Dortmund, 29. Juni – Die 26-jähige Leyla Imret wurde in Cizre mit einem Rekordergebnis zur jüngsten Bürgermeisterin der Türkei gewählt. Die Filmstudentin Asli Özarslan interessiert sich für diese Frau, als sie aus der Presse von dieser Geschichte hört. Sie ist erstaunt darüber, dass Leyla ihr Leben in Deutschland nach über 20 Jahren aufgibt und fragt sich, was sie motiviert, in das Krisengebiet tief im Osten der Türkei zurückzukehren. Mit ihrem Dokumentarfilm „Dil Leyla“ gelingt Özarslan ein kluges, einfühlsames Portrait, das so viele wichtige Themen berührt, dass man ihr nur dankbar sein kann für diese engagierte Arbeit. Im sweetSixteen Kino erzählt sie im Filmgespräch über die Hintergründe und die unvorhergesehene dramatische Wendung im Laufe dieses Filmprojekts. Ebenfalls zu Gast ist Ali Sirin von „Planerladen e.V.“, der den Filmabend zusammen mit dem sweetSixteen organisiert hat.
„Dil Leyla“ beginnt mit einem Akt der Gewalt. Amateuraufnahmen aus dem Jahr 1993: Panzer des türkischen Militärs rollen ein in die mehrheitlich von Kurden bewohnte Stadt an der syrisch-irakischen Grenze. Zu Beginn der Dreharbeiten im Jahr 2015 herrscht ein fragiler Waffenstillstand zwischen den kurdischen Kämpfern der PKK und der türkischen Regierung. Die Stimmung sei dort euphorisch gewesen, das Drehteam habe sich frei bewegen können, erzählt Özarslan und begleitet Leyla Imret, die sympathische, junge Bürgermeisterin in ihrem Alltag. Sie hält Reden, empfängt Leute, kümmert sich um die Belange der Stadt: Parkanlagen werden geplant, Bäume gepflanzt, das kurdische Nationalbewusstsein gepflegt. Der jahrzehntelange bewaffnete Konflikt hat die Leute in Cizre kriegsmüde gemacht. Sie wünschen sich jetzt ein gutes, modernes Schlachthaus, die Renovierung des Markts, und Leyla Imret packt das an. Ihre Mutter ist von diesem Engagement gar nicht begeistert. Sie hat die traumatische Vergangenheit nicht verarbeitet, traut dem Frieden nicht und würde die Tochter viel lieber sicher wissen in Bremen bei der Tante und den Cousins. Dorthin hatte man die fünfjährige Leyla vor vielen Jahren gebracht als der Krieg eskalierte, sie selbst Folter erleiden musste, der Mann als Kommandant der PKK bei einem Gefecht erschossen wurde. Sensibel verfolgen Özarslan und ihre Kamerafrau Carina Neubohn familiäre Szenen sowohl in Bremen als auch in Cizre, die uns die tiefen Gefühle von Sorge, Angst, Pflichterfüllung, Identitätssuche, Kraft spüren lassen.

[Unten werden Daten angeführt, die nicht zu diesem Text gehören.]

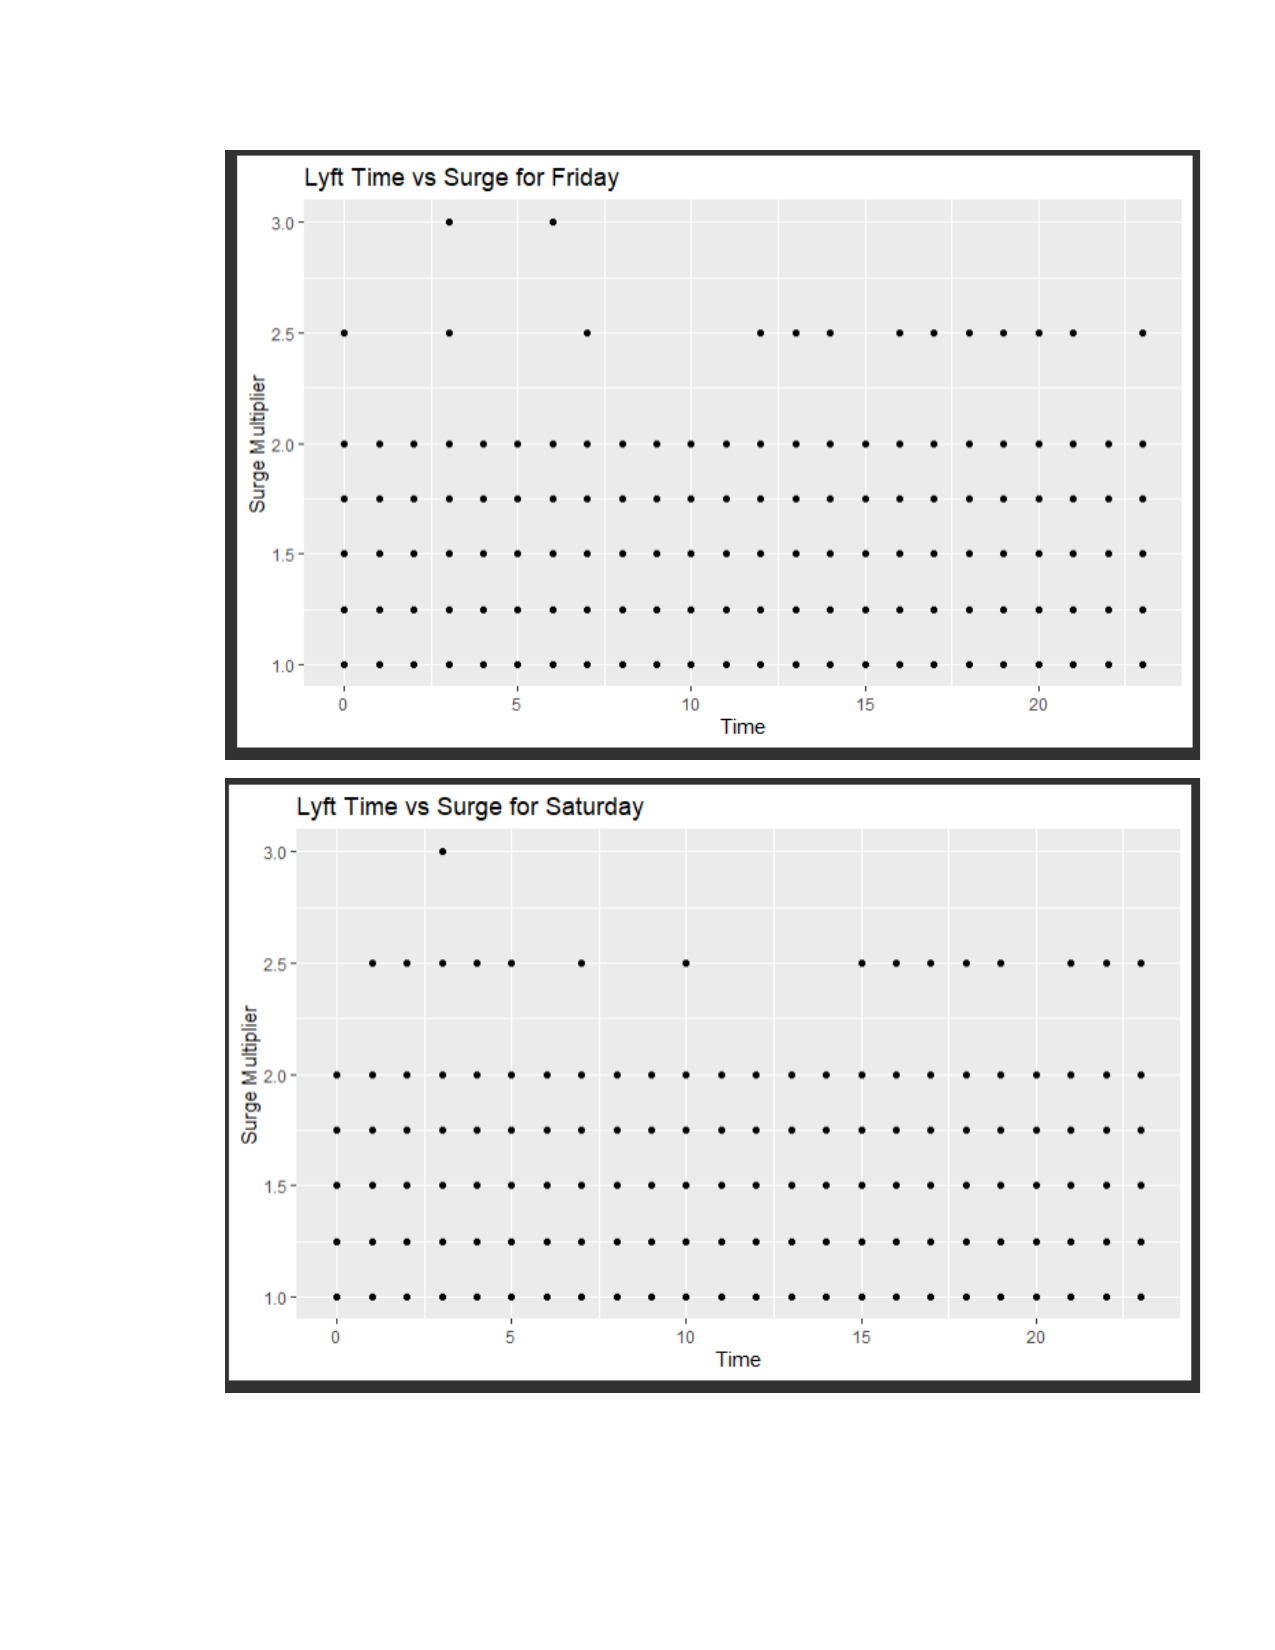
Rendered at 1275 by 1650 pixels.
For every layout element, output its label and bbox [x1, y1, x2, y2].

picture [225, 778, 1200, 1393]
picture [225, 150, 1200, 760]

Derweil nimmt der politische Konflikt in der Türkei Fahrt auf. Bereits nach den Parlamentswahlen, die ein fabelhaftes Ergebnis für die kurdische Partei HDP und für Leyla Imret bringen, macht sich in Cizre Nervosität breit. Dann folgt die wütende Reaktion der herrschenden Staatsmacht. Leyla Imret wird als Bürgermeisterin abgesetzt und mit Klagen wegen Volksverhetzung überzogen. Cizre wird zum Kriegsschauplatz, es herrscht Ausgangssperre. Die Stadt wird monatelang vom türkischen Militär belagert und massiv zerstört. Über 300 Menschen sterben. Für die türkische Regierung sind das Terroristen. Asli Özarlan betont, dass hier Zivilisten ihr Leben verloren haben: Frauen, Kinder, Alte. Und obwohl dieses Sterben dokumentiert ist, es Namenslisten der Opfer gäbe, herrscht in Deutschland überwiegend Ahnungslosigkeit über die dramatischen Zustände, stellt Özarslan verwundert in den Gesprächen mit dem Publikum fest. Immer weiter verstetige sich dieser kriegerische Kampf in der Türkei, und weder Deutschland noch die EU intervenierten nennenswert. Die letzte Drehreise unternimmt Özarslan ohne ihr Team mit einer europäischen Delegation, dann bricht der Kontakt zu Leyla Imret ab. Nur ihre Familie in Bremen, die verdammt ist, voller Sorge zu warten und zu hoffen, ist noch erreichbar. Leyla Imret hat den Film „Dil Leyla“ noch nicht gesehen. Sie harrt nach wie vor in Cizre aus.